Part of the power of “cunt” may lie in its short, one-syllable punch and the bookending sharp, consonant sounds that make it differ from other swears like “fuck,” “shit,” or “whore,” according to Michael Adams, an English professor at Indiana University, former president of the Dictionary Society of North America, and the author of In Praise of Profanity. “I’ve always wondered, if to some ears anyway, it doesn’t sound more violent as a word because of its sound structure,” he tells Rolling Stone.
But misogyny has certainly played the main role in making “cunt” so offensive. “That’s a very old move in all Western languages, and not a pleasant one, that men particularly will use terms about the woman’s body to put the woman down,” Adams says. “Social control by means of bad language.”
Tina Fey would agree. In a 2007 episode of 30 Rock, based on a real encounter Fey had with Colin Quinn at Saturday Night Live, her character Liz Lemon claims to love cursing, but is outraged when she hears a male subordinate use the c-word to describe her. “There’s nothing you can call a guy back,” she says. “There is no male equivalent to that word.”

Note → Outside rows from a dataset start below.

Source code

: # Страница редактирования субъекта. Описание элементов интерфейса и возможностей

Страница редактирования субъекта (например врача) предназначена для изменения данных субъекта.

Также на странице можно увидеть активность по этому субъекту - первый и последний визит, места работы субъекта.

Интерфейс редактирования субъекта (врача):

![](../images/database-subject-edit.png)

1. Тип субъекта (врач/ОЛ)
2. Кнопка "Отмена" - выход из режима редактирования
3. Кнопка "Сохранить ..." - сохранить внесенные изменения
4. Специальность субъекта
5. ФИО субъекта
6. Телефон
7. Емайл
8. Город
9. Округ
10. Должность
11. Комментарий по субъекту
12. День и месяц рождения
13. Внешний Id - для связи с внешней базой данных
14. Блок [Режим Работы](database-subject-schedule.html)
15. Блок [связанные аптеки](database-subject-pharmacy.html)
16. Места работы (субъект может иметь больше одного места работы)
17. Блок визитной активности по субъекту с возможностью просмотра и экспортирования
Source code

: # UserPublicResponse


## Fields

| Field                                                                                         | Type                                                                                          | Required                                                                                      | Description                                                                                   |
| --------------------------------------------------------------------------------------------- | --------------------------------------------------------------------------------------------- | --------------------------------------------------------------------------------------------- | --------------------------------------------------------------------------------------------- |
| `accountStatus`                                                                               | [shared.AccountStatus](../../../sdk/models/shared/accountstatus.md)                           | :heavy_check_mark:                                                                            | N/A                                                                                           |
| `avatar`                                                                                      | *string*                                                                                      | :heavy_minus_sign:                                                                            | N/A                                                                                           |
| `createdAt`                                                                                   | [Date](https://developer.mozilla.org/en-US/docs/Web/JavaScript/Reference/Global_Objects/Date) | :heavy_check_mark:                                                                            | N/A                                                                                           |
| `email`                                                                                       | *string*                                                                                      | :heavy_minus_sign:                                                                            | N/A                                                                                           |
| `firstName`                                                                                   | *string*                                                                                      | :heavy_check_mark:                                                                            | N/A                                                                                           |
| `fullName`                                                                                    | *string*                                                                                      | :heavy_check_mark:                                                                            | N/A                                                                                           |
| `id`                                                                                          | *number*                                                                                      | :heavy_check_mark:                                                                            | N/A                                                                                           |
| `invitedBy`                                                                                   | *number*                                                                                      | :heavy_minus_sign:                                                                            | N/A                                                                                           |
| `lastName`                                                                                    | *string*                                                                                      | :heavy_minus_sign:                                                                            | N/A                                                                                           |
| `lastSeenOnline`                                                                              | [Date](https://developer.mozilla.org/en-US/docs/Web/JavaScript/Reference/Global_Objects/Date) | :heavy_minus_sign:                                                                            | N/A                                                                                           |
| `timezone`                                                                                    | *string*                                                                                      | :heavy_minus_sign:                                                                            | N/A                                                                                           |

But it’s not just men who use the c-word to cause offense. In 2018, Samantha Bee was forced to apologize amid backlash to her calling Ivanka Trump a “feckless cunt” on an episode of her show.
Feminists, including Germaine Greer in her 1971 essay “Lady Love Your Cunt” and Eve Ensler in her 1996 play The Vagina Monologues , have tried in the past to reclaim “cunt” as a symbol of power and beauty, but Oxford University linguistics professor Deborah Cameron tells Rolling Stone these efforts tended to be short-lived. That could be because censors block it in mainstream media, but also because of ingrained cultural barriers. “Beyond the subculture where it’s being reclaimed there’s a high risk people won’t understand that it isn’t meant to be offensive, and that tends to keep it confined to the group of people who do understand it,” Cameron says. “Personally I’m never going to love these attempts to invest cunt with positive/power-related meanings, because I don’t think you can get away from the long history of misogynist usage of the word. Reclaiming insults is a long game … and it’s always going to polarize opinion within the community the insult applied to.”
Like any use of profanity, two things are important when it comes to reclaiming “cunt”: context and intention.
While in the U.S. context, “cunt” remains at the top of the naughty list, in other countries, like Scotland, it can be used as a nongendered and nonderogatory term to refer to any person. (In my native Australia, we famously like to say, “You call your mates ‘cunt’ and you call cunts ‘mate.’”).
But Adams believes that the relative freedom of the online world, where it’s easier to type things rather than say them out loud, may help to slowly normalize new meanings for the c-word in the US. “I think that probably opens a door for use of ‘cunt’ that isn’t there in face to face speech in America yet,” he said.
Yet, intention also matters.
If, like Tucker Carlson, you intend for “cunt” to be insulting, it probably will be.
But if, like those in queer digital circles, you use “cunt” as a reference to, and a celebration of, feminine power — you may actually be lifting up marginalized individuals.
“It’s a conferral of womanhood or gendered realness, but also just a sense of power,” says Gill-Peterson. “That’s what I think these terms like ‘cunt’ or ‘fierce’ often refer to: achieving a kind of empowerment that’s being recognized by your peers.”